3. Sonia Guajajara est une militante autochtone de la tribu Guajajara œuvrant pour la protection de l’environnement et du PSOL, elle a été élue députée fédérale à São Paulo en octobre 2022. Elle a été nommée par Lula ministre des Peuples autochtones le 1er janvier 2023.
4. Simone Tebet, avocate, sénatrice, candidate à l’élection présidentielle de 2022 pour la coalition du Centrão (MDB-PSDB-Cidadania), est arrivée troisième au premier tour avec 4,2 % des voix.

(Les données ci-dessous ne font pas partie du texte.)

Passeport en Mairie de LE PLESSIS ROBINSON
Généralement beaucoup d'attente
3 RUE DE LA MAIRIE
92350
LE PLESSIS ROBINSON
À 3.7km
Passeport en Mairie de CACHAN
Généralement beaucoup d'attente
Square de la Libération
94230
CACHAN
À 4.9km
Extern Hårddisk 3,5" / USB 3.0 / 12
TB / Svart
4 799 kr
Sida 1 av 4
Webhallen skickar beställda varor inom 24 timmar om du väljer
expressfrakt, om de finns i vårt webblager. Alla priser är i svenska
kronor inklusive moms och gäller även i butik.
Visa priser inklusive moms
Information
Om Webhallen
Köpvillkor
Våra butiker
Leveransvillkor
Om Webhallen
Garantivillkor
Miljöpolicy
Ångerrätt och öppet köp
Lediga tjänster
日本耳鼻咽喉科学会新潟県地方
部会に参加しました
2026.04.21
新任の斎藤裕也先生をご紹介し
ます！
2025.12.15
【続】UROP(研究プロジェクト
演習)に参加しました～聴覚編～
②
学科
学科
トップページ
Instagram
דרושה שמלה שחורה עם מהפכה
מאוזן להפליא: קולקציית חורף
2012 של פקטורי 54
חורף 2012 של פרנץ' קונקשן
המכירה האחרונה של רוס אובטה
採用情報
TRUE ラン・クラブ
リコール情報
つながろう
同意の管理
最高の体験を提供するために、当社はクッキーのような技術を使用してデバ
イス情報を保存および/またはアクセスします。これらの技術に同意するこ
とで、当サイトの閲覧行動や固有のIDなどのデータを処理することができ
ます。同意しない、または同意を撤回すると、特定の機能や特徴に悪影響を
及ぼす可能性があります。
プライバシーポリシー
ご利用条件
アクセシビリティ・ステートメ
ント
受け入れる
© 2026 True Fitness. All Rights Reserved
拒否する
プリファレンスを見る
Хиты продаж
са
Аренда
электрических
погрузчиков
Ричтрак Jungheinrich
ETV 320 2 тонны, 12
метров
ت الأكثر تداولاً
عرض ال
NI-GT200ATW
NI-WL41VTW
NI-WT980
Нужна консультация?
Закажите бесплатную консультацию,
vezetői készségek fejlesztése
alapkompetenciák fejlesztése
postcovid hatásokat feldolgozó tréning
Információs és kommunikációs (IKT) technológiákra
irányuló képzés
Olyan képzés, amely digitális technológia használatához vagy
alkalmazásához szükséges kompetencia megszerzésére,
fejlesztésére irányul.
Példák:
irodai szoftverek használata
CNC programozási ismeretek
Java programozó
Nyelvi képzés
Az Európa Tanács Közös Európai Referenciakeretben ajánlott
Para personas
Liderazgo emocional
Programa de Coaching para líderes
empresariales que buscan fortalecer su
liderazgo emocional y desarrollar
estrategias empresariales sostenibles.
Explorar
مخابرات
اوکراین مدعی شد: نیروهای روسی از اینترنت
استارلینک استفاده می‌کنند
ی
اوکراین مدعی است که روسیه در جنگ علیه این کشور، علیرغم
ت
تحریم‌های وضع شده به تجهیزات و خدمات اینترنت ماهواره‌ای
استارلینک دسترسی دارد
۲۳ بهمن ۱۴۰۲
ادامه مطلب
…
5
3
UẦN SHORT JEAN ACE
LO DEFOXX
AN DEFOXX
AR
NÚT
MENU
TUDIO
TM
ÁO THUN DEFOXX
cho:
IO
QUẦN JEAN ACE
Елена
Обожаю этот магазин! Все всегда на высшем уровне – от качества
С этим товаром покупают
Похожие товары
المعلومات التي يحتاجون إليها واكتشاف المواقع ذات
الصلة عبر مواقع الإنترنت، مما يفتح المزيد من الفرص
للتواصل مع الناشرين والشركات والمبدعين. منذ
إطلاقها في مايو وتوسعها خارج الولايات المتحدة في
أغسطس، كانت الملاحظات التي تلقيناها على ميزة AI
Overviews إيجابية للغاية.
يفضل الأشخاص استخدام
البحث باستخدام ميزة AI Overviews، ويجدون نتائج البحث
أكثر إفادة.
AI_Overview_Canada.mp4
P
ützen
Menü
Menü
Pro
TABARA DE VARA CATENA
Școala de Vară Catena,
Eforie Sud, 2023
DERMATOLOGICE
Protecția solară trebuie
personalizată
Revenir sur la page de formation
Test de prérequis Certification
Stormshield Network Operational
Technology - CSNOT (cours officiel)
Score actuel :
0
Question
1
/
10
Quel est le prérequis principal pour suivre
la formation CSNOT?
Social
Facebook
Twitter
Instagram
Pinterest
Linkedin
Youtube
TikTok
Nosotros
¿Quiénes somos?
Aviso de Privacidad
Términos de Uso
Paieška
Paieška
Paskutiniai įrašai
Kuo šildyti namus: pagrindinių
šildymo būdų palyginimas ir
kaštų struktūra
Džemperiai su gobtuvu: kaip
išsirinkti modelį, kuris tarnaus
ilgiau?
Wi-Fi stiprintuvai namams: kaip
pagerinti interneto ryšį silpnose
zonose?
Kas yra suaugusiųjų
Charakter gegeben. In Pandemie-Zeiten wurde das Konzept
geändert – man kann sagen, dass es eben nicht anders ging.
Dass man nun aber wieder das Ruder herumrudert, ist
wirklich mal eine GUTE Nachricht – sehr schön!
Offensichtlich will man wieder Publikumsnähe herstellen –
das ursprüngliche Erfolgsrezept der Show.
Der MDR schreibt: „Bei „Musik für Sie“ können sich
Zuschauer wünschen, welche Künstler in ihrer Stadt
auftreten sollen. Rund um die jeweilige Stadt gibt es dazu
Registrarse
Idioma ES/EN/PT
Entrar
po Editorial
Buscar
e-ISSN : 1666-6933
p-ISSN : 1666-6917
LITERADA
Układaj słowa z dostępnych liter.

Elle a apporté pour le deuxième tour son soutien au candidat de gauche Lula alors que le MDB n’a donné aucune consigne de vote et que certains de ses dirigeants, tel Ibaneis Rocha, ont soutenu Bolsonaro. Elle a été nommée par Lula ministre de la Planification et du Budget le 1er janvier 2023.

5. cf. https://www.ihu.unisinos.br/625492-desbolsonarizar-o-brasil-como

6. União Brasil est un parti de droite issu de la fusion en 2021 entre les Démocrates (DEM) et le Parti social libéral (PSL), qui comptait alors le plus grand nombre de députés fédéraux (et n’en compte plus que 59 sur 513 à l’issue des élections de 2022). União Brasil a présenté à la présidentielle de 2022 Soraya Thronicke (0,51 % des suffrages), avocate, sénatrice, présidente de la commission de l’agriculture et de la réforme agraire au Sénat de 2019 à 2021, tristement célèbre pour ses discours niant les droits fonciers des peuples indigènes.